Provided information:

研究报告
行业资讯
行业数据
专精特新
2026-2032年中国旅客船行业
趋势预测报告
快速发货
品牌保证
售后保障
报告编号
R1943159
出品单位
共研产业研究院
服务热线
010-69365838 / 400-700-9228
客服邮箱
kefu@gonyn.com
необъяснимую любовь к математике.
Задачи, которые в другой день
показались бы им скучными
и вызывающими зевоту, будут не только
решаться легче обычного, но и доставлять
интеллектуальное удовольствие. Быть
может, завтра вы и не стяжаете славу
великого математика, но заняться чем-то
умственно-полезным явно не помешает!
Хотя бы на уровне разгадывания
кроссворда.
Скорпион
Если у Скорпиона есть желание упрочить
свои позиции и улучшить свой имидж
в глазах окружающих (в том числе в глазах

Your instructions: Transcribe exactly, and only, the lines from the one with "великого математика, но заняться чем-то" through the last line of the data.

Answer for this exercise:
великого математика, но заняться чем-то
умственно-полезным явно не помешает!
Хотя бы на уровне разгадывания
кроссворда.
Скорпион
Если у Скорпиона есть желание упрочить
свои позиции и улучшить свой имидж
в глазах окружающих (в том числе в глазах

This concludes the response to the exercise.